▸ Request: Please gather every line in the entries below that contains the string "results" and copy each such line in full.

Outline records:
....................

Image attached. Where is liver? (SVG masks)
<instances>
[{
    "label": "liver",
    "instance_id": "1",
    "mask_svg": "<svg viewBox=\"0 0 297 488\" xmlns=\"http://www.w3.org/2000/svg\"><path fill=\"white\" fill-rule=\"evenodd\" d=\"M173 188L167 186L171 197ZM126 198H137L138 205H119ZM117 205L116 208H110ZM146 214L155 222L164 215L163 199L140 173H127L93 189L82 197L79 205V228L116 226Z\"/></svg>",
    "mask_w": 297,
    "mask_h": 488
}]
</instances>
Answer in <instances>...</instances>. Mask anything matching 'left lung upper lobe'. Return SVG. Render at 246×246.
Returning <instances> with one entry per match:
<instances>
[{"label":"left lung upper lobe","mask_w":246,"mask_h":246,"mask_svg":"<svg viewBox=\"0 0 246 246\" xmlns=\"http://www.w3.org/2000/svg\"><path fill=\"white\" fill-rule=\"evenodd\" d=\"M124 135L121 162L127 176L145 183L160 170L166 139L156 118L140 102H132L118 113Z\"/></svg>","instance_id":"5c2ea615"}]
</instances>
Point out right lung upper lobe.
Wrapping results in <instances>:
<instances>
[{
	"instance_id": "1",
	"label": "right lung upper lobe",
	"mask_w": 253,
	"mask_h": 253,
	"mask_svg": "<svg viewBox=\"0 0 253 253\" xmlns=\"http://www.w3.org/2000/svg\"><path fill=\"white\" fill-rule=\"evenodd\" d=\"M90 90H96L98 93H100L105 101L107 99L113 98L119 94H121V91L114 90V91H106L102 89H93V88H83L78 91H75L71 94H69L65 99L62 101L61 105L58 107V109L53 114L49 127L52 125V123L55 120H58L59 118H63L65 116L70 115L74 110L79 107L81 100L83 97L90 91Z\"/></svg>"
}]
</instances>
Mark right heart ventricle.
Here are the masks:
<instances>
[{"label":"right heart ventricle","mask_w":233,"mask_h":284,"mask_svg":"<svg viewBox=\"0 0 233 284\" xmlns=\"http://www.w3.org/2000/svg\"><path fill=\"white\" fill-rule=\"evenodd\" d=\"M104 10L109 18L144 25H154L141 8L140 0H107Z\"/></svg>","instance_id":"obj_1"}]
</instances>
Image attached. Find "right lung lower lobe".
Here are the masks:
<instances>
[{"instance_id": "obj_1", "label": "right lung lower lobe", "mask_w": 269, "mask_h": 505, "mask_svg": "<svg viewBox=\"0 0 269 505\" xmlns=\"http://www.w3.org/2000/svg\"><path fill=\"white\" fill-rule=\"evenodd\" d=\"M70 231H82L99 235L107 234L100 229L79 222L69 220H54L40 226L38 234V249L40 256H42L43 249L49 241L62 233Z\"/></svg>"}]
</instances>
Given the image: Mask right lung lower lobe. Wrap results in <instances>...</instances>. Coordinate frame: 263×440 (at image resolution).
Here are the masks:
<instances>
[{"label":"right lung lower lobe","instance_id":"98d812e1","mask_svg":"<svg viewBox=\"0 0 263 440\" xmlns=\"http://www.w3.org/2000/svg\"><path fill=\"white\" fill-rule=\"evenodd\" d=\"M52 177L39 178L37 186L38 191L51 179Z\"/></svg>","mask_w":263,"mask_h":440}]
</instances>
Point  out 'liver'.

....................

▸ Output below:
Wrapping results in <instances>:
Given the image: Mask right lung lower lobe. Wrap results in <instances>...</instances>. Coordinate frame: 263×440 (at image resolution).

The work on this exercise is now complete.